__Exercise__
Only the lines from the "remote control: present" line through the last line of the material below belong in the answer, reproduced exactly and with no pictures.

__Supplied entries__

..........

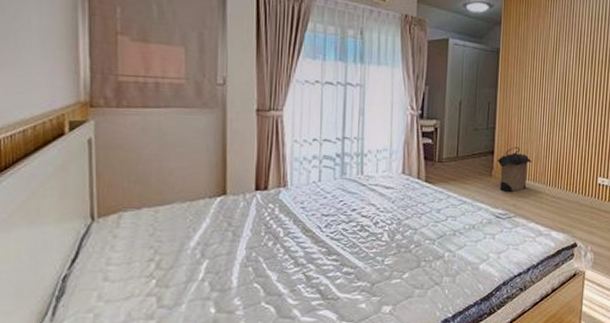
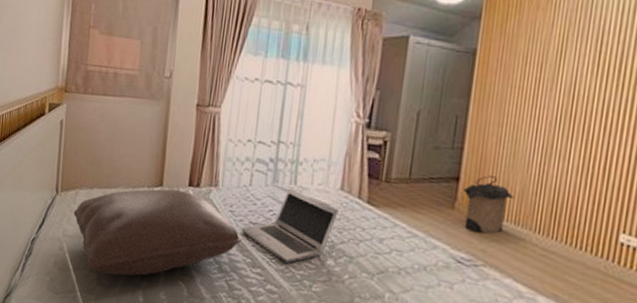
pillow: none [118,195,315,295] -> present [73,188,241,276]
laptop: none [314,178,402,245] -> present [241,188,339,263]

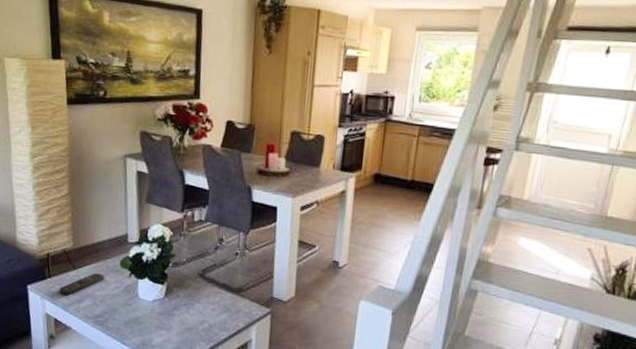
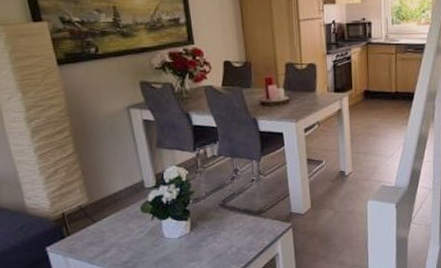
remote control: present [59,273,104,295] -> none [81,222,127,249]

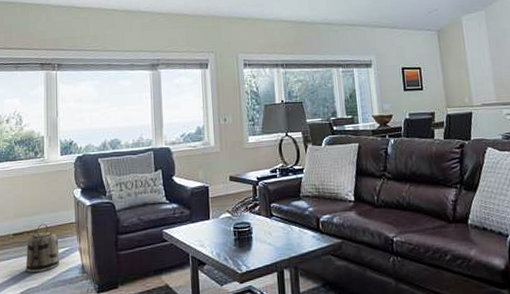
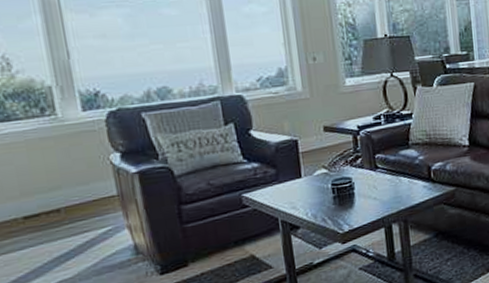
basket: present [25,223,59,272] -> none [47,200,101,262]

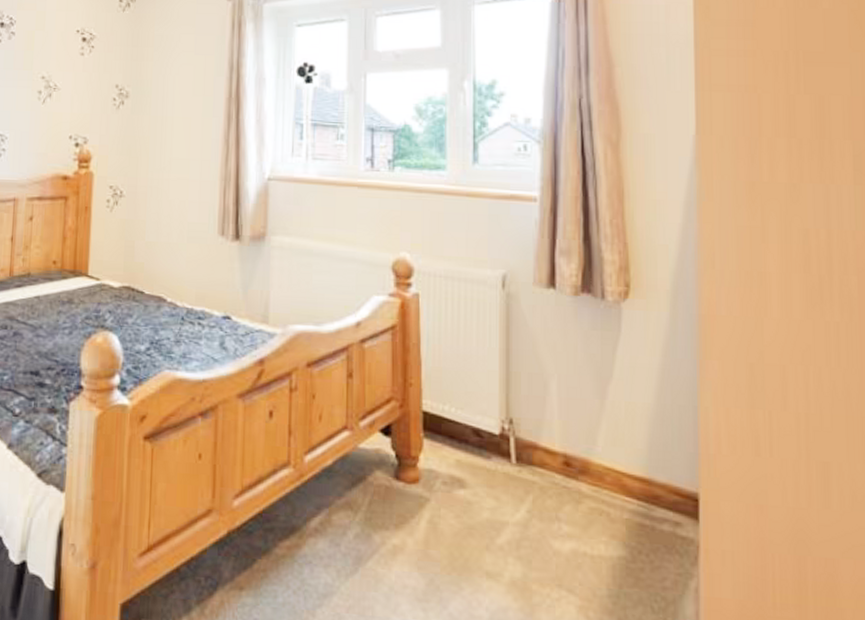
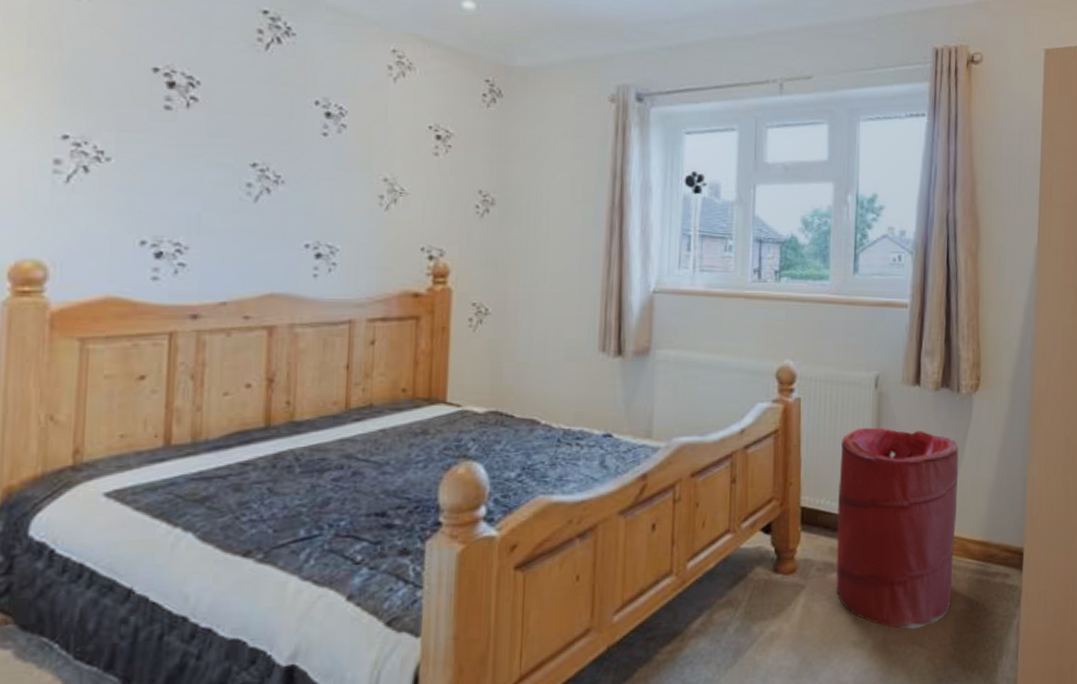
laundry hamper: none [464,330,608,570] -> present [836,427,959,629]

..........

__Result__
remote control: present [59,273,104,295] -> none [81,222,127,249]

basket: present [25,223,59,272] -> none [47,200,101,262]

laundry hamper: none [464,330,608,570] -> present [836,427,959,629]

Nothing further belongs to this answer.